[Task requirements]
Your answer must be exactly the lines from the one containing "de Gobierno" through the end of the material, both ends included, without pictures.

[Provided material]
┄┄┄┄┄┄┄┄┄┄

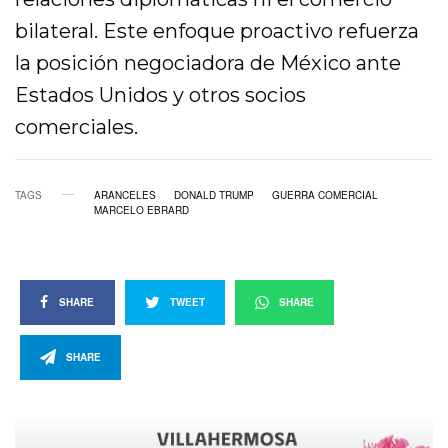
bilateral. Este enfoque proactivo refuerza
la posición negociadora de México ante
Estados Unidos y otros socios
comerciales.
TAGS
ARANCELES
DONALD TRUMP
GUERRA COMERCIAL
MARCELO EBRARD
SHARE
TWEET
SHARE
SHARE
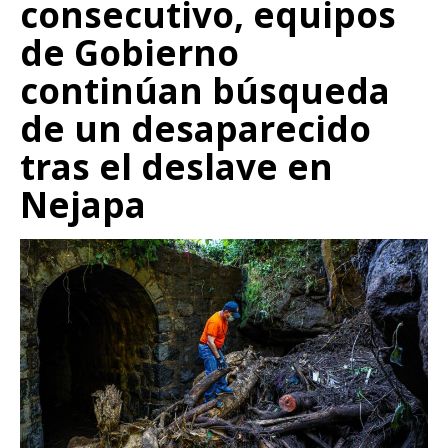
consecutivo, equipos
de Gobierno
continúan búsqueda
de un desaparecido
tras el deslave en
Nejapa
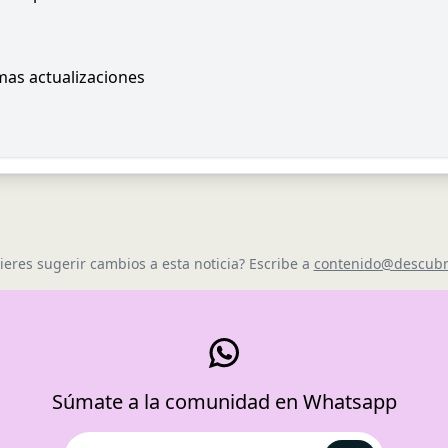
imas actualizaciones
ieres sugerir cambios a esta noticia? Escribe a
contenido@descubr
Súmate a la comunidad en Whatsapp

┄┄┄┄┄┄┄┄┄┄

[Exercise output]
de Gobierno
continúan búsqueda
de un desaparecido
tras el deslave en
Nejapa
imas actualizaciones
ieres sugerir cambios a esta noticia? Escribe a
contenido@descubr
Súmate a la comunidad en Whatsapp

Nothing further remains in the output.